Charlotte Hornets

Players’ versatility a boost to Charlotte Hornets’ switching defense

Michael Kidd-Gilchrist adds to the versatility of the Charlotte Hornets’ defense.
Michael Kidd-Gilchrist adds to the versatility of the Charlotte Hornets’ defense. dhinshaw@charlotteobserver.com

A word you wouldn’t necessarily attach to great defense, but could be big for the Charlotte Hornets this season: Interchangeable.

With small forward Michael Kidd-Gilchrist returning to health, the Hornets now have three defenders – Kidd-Gilchrist, Marvin Williams and Nic Batum – who can all guard a variety of players with similar proficiency.

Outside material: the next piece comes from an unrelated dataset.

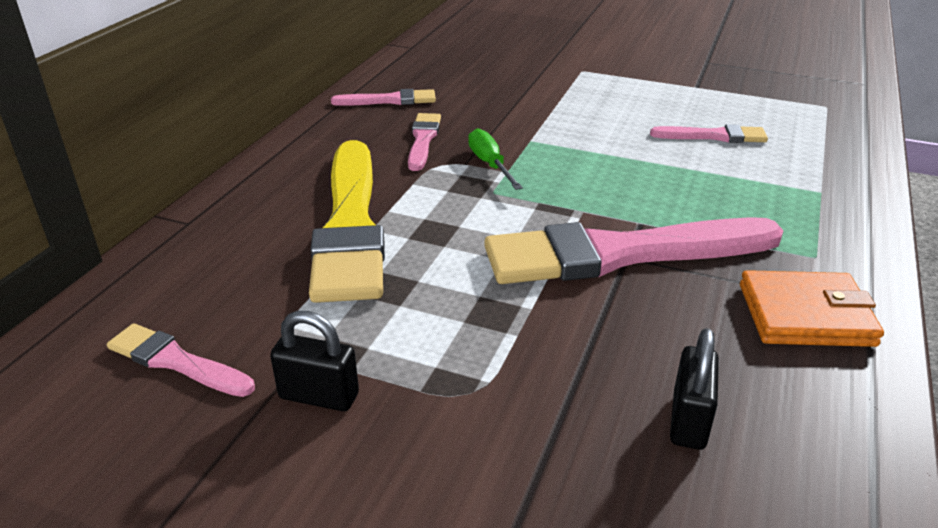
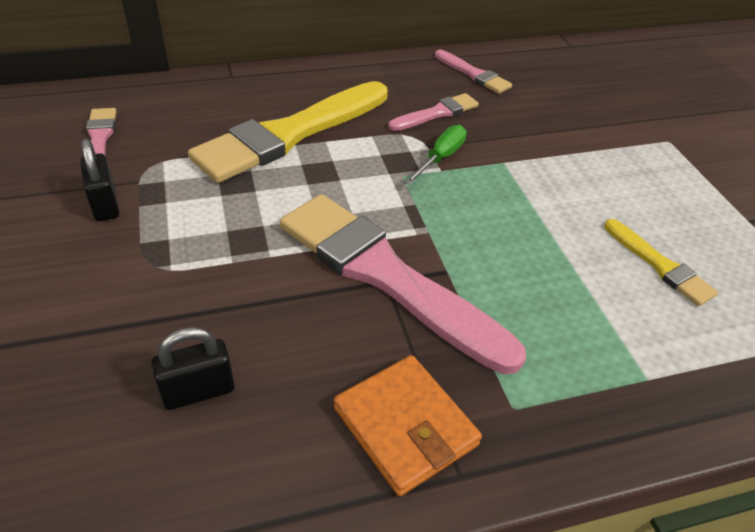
camera: 50 degrees right, 10 degrees up
pink brush [650,124,768,143] -> yellow brush [604,219,718,306]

As Wednesday’s season-opening victory against the Milwaukee Bucks demonstrated, that allows the Hornets to play switching defense to take away some of the advantages NBA offenses typically have. Switching is big these days, particularly when opposing teams downsize into smaller, quicker units.

"I feel like the three of us are comfortable guarding guys at whatever position, whether its" shooting guard, small forward or power forward, said Williams. "We’re quick enough and physical enough. And, if worse comes to worst, Roy (Hibbert) is back there at the basket.

"Having a safety blanket like that, it really changes everything."

The combination of Kidd-Gilchrist’s return and signing shot-blocker Hibbert expands the possibilities defensively. Hornets coach Steve Clifford has given that plenty of thought, given he believes this is the most talented defensive group he’s coached in Charlotte.

Charlotte Hornets power forward Frank Kaminsky tests his foot strain after practice in Miami Thursday.

"The advantage of switching is two things, and you saw it in the (NBA) Finals," said Clifford, whose team will play at Miami Friday night. "One it slows down ball movement because, in the pick-and-roll, you don’t have to take the roll man – you can stay home.

"And, second, it helps your 3-point defense. The switching takes care of all that.

"With those three guys, our starters, they can all guard along the perimeter, if in different ways. Most nights there aren’t significant mismatches. You can keep your defense compact and no huge mismatches."

That doesn’t mean the Hornets will never be lit up by a LeBron James or Carmelo Anthony. But there’s a system that fits these players’ skills, particularly with Kidd-Gilchrist back from two shoulder surgeries last season.

Batum said the beauty of this is, while the Hornets might be running a so-called "small" unit, in fact 6-9 Williams, 6-8 Batum and 6-7 Kidd-Gilchrist play with plenty of length, plus quickness.

"We’re a pretty big ‘small’ defense," Batum said. "And all three of us can guard from (point guard to power forward). And (point guard) Kemba Walker can guard too. He’s a great defender.

"You do all that, with Roy behind us, and we can control the paint. That’s huge for us."

The Hibbert factor is important. He might not average the five blocks he totaled against the Bucks, but he will protect the rim this season in a way the Hornets weren’t equipped to do last season. And that changes how perimeter defenders can approach their matchups.

"That’s how I played my first years in the NBA (in Portland) when I had (defensive) centers Greg Oden or Joel Przybilla or Robin Lopez behind me. It’s huge when you know you have someone like that to protect the paint.

"We have that now with Roy."

Zeller surprises

One of the big surprises in the Hornets’ commanding victory in Milwaukee is what they got from reserve center Cody Zeller.

Zeller didn’t play in any of the seven preseason exhibitions because of a deep bone bruise in his right knee. But he scored 15 points off 5-of-6 shooting from the field and added three rebounds in 14 minutes. The only problem for Zeller Wednesday was committing five fouls.

"I got out there and I felt good. And no swelling today," Zeller said after practice Thursday.

While Zeller didn’t scrimmage much in the preseason, he did enough individual work to be able to contribute in the opener.

"I’ve still been shooting a lot," Zeller said. "A lot of those baskets came off the same plays Nic and I made last season."